A fascinating story about Hollywood sound, from King Kong’s roar and the crackle of macarons to «Ride of the Valkyries» and Batman’s voice.
Sound in cinema is an art that remains outside the shot (literally). We know very little about who creates it and how. The director of Making Waves, Midge Costin, knows everything there is to know: she worked as a sound editor on films by John Waters and Tony Scott and was nominated for several Oscars. Her debut tells the story of how Hollywood sound design was born and its momentous journey from the voice of Al Jolson in The Jazz Singer and the leopard’s roar recorded by Murray Spivack for King Kong in 1933 to the space battles in Star Wars and the psychedelic acoustic landscapes of Apocalypse Now.

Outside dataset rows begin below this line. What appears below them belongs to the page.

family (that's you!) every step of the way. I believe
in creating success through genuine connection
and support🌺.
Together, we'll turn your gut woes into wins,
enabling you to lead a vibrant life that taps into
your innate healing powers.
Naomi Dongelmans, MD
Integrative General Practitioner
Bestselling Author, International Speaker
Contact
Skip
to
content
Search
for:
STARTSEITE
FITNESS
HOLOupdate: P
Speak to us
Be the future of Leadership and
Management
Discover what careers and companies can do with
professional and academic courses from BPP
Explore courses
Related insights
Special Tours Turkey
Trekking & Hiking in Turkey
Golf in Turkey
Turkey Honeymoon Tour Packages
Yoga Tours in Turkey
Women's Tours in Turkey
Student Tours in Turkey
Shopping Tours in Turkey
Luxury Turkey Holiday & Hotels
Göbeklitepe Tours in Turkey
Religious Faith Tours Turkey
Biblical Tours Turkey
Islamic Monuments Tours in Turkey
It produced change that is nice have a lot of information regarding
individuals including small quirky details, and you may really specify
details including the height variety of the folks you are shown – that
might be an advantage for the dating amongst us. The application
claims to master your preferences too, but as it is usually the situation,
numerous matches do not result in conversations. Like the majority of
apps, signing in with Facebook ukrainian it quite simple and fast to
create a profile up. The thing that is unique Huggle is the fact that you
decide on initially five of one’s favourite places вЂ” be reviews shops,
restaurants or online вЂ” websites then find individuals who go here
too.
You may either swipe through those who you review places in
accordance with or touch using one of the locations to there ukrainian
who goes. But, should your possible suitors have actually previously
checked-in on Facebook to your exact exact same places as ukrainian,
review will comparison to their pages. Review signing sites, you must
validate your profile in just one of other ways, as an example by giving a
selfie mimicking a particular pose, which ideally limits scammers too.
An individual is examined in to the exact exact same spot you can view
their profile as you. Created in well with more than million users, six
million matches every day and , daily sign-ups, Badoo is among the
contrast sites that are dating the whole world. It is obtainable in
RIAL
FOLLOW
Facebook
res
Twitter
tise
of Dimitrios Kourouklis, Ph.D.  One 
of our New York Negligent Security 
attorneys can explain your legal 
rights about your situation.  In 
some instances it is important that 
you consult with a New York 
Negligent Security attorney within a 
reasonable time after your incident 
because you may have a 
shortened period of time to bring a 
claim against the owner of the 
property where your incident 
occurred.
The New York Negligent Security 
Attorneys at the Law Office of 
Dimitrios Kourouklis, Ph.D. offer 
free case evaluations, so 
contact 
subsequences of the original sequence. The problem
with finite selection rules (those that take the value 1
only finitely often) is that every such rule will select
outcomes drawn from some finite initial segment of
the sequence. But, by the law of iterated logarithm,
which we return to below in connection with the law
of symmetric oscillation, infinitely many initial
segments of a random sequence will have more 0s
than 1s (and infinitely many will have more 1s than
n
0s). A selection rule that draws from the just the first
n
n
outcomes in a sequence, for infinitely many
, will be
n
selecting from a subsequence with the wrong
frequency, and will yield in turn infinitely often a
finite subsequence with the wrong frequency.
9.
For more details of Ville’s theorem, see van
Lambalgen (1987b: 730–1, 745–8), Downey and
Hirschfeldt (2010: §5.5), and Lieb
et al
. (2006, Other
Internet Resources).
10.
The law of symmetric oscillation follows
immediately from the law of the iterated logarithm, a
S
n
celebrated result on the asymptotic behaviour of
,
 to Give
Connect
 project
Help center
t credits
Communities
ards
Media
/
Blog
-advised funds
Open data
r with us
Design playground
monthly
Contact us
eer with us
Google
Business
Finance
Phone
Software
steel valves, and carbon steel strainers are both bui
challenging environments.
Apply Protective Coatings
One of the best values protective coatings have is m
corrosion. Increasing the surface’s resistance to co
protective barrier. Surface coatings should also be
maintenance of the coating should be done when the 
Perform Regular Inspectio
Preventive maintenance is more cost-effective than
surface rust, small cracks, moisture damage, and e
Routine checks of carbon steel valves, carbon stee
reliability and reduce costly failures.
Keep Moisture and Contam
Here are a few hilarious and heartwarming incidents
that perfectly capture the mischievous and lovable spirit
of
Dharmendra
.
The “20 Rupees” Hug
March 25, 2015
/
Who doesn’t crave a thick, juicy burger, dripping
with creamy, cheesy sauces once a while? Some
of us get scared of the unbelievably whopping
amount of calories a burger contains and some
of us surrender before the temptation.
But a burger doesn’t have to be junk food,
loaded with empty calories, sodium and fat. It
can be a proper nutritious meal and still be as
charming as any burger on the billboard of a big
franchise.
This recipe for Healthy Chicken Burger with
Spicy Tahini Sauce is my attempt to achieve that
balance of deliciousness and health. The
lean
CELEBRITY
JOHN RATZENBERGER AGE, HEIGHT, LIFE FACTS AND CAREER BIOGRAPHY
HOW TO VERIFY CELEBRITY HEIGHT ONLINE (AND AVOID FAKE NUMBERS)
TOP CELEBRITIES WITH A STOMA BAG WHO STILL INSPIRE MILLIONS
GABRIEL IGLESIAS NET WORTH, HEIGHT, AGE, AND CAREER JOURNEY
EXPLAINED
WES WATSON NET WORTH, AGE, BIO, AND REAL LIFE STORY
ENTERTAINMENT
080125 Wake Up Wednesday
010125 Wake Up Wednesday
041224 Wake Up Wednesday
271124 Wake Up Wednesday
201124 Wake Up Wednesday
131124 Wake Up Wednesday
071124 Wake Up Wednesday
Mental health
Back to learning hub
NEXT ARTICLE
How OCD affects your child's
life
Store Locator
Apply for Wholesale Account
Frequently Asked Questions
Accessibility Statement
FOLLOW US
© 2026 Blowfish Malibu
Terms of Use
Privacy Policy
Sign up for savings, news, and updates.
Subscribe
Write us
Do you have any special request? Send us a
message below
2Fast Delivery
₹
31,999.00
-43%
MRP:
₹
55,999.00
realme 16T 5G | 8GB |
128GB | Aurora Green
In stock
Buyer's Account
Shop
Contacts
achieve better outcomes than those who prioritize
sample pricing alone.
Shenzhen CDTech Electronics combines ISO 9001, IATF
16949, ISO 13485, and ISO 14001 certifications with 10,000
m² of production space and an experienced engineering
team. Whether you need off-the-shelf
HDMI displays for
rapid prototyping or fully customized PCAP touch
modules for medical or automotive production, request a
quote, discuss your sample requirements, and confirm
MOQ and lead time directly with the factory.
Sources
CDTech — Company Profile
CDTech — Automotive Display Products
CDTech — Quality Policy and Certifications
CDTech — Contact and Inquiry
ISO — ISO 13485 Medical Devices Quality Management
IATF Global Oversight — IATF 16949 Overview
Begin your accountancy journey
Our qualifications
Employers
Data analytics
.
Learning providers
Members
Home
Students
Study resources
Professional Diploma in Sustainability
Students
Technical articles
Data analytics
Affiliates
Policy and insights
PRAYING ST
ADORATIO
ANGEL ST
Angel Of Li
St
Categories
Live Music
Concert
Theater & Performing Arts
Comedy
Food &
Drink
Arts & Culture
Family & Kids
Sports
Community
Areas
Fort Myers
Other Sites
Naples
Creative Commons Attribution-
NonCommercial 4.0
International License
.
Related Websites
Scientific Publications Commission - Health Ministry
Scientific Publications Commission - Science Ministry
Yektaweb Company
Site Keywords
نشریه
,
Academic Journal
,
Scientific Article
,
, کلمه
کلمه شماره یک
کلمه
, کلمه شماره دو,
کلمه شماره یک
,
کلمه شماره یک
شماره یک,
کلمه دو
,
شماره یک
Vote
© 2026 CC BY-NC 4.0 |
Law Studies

The director’s view is not focused on composers (music is, of course, mentioned, but, as sound directors say, referencing John Cage, noise and silence are also music) and nor is she obsessed with the technical side of things. The film features David Lynch, George Lucas, Steven Spielberg, Christopher Nolan, and Sofia Coppola, who talk about their vision of sound in film. This story has its own trade secrets (many things can imitate the crackle of a broken macaron or the crunch of starch), its own heroes and villains, and even moments of triumph, when stunning work by the director coincides with no less magnificent work by the sound director. This is how sounds appear that we will always remember and that help us immediately identify the film, be it Chewbacca’s bellow or the helicopter attack accompanied by «Ride of the Valkyries.»
The film will be screened in English with Russian subtitles.